TEXT SHOWN:

◆ ◆ ◆ ◆ ◆ ◆ ◆

As long as we're obsessing about other people's salaries, and watching our credit card balances soaring into the stratosphere during another annual spend-up, it seems a good time to note that the country's highest-paid newsreader wasn't the only one in the hot-seat last week about the money she's earning.
Down in Porirua, my old stamping ground, a Samoan church minister, Popo Sua, was fending off a barrage of criticism at the $20,000 his parishioners had given him so he could take a three-month holiday in Samoa.
It wasn't his fault. He hadn't asked for the gift. It was his church elders who had asked the parishioners to cough up $500 for each family so they could reward the minister for his hard work.
Unfortunately, at least one parishioner resented the request and went to the media, claiming that many families had felt pressured to give and had been forced to take out loans to oblige.
It particularly grated with the parishioner that the minister owned four homes valued at around $750,000 while many of those being asked to fund his holiday owned none, and that the minister lived rent-free in a church house, paying neither phone nor electricity bills.
The elders defended their minister, saying the six-yearly holiday was pretty much a standard term of employment for ministers of the Congregational Christian Church of Samoa, and that they had to press Mr Sua to take the money (it being bad manners under Samoan custom to turn down gifts).
But as the Mana MP, Winnie Laban, told the Dominion Post, the church needed to re-evaluate the role of its leaders. Its role was about serving people in the community, not about putting stress on families. They had to stop this process of urging people to give all the time. Those families had to look after their children and their own interests first.

◆ ◆ ◆ ◆ ◆ ◆ ◆

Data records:
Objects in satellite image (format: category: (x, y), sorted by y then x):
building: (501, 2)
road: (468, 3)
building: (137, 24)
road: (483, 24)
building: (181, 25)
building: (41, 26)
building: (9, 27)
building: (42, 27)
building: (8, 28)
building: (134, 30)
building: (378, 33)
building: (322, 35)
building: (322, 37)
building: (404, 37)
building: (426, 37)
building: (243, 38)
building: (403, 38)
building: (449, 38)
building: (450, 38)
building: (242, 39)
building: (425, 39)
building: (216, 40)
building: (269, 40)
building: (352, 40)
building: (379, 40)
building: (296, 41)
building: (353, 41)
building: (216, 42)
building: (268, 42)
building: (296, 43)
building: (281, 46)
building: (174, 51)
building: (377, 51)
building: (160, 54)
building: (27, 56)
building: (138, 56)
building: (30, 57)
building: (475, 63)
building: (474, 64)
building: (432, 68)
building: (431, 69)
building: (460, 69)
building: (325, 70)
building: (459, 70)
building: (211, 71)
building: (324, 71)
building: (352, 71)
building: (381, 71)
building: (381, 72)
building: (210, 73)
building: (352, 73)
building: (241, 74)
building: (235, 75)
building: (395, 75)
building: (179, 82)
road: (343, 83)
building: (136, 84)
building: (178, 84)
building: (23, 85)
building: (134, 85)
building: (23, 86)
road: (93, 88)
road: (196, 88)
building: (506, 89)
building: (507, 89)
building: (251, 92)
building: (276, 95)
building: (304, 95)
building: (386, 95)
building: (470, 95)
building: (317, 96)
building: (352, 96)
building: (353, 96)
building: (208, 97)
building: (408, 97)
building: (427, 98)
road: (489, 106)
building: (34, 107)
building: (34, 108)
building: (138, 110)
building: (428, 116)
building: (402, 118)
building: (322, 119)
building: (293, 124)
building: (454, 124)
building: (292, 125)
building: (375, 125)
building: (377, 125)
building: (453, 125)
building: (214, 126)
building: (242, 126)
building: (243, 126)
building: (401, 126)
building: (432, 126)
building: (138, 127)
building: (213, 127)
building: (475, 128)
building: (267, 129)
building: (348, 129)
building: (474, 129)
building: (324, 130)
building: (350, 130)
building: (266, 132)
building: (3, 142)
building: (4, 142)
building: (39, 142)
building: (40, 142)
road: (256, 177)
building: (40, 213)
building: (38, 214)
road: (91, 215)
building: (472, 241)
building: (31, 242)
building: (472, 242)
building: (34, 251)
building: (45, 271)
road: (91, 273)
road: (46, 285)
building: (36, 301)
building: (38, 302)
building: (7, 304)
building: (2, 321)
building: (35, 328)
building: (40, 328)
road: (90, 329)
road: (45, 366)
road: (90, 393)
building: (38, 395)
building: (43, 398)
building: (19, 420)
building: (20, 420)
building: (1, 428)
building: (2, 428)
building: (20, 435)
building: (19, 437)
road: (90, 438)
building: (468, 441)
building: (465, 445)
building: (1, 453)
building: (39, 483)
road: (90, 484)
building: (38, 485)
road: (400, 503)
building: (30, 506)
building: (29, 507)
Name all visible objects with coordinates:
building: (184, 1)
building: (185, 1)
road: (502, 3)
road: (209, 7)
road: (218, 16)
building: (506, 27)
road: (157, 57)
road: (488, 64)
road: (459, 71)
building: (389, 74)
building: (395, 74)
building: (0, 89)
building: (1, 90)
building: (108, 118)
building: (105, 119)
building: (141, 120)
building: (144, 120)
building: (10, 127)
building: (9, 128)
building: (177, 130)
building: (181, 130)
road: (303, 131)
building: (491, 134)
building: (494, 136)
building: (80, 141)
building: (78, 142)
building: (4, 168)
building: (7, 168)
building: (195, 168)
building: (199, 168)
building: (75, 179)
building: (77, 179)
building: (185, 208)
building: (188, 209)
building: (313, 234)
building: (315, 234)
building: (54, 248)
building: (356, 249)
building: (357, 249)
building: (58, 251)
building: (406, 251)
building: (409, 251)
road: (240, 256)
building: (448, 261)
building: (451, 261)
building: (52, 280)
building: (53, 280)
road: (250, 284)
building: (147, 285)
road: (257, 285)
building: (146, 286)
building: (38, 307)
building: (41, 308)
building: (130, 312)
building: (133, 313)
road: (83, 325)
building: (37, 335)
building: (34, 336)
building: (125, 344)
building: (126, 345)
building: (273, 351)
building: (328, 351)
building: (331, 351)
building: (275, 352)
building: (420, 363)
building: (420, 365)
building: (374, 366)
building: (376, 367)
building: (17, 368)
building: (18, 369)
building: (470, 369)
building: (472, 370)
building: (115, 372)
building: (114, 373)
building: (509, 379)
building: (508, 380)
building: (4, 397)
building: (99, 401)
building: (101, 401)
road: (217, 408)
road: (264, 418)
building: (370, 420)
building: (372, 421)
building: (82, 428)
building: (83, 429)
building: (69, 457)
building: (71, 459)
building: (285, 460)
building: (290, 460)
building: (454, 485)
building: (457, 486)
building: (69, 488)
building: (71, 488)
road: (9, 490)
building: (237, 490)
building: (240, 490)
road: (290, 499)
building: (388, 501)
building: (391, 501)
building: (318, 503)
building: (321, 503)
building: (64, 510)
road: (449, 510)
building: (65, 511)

◆ ◆ ◆ ◆ ◆ ◆ ◆

PROBLEMS TO SOLVE:
• A. In the text about the Porirua church minister's gift, how much did the church elders ask each family to contribute?
• B. Continue the text about the Porirua church minister's gift from the point where it stops.

EXERCISE RESULTS:
• A. $500 per family.

• B.
The $20,000 was, of course, just small change compared to the money being collected by Judy Bailey for her services. It's the market, we're told. And apparently the god of the marketplace dispenses her favours in a completely random fashion which we mere mortals can only pretend to understand.
That is why a newsreader can take home more than twice the Prime Minister's salary; why the captain of our cricket team can continue to collect half a million big ones no matter how many times his team crashes and burns; and why our nurses continue to look underpaid even after they get a 20 per cent pay rise.
According to the market, and the laws of supply and demand, there are more potential prime ministers in our midst than good newsreaders.
But don't get me wrong. I've always admired Bailey. She's calm, steady and refreshingly free of ego in an industry that seems to have more that its share of oversized ones. It takes nerve and a particular sense of entitlement to value yourself so highly.
I'd like to say that Bailey is worth every cent because she pulls in the viewers and the advertising dollars, but that's too simplistic.
I suspect that some people watch TVNZ news out of habit, and others because they like its more stolid and dependable feel compared with the younger, brasher competitor.
It helps to have the news delivered by someone who's likeable and easy on the eye, but overseas (and I suspect local) research shows that what people most want in a news service is authoritative, accurate news that they can trust. Besides, the expensive fiasco with John Hawkesby proved, I think, that New Zealanders value loyalty and fairness above so-called personalities.
The thing about the market is that it doesn't take much notice of what really motivates people. If it were money alone we would never get any teachers or nurses.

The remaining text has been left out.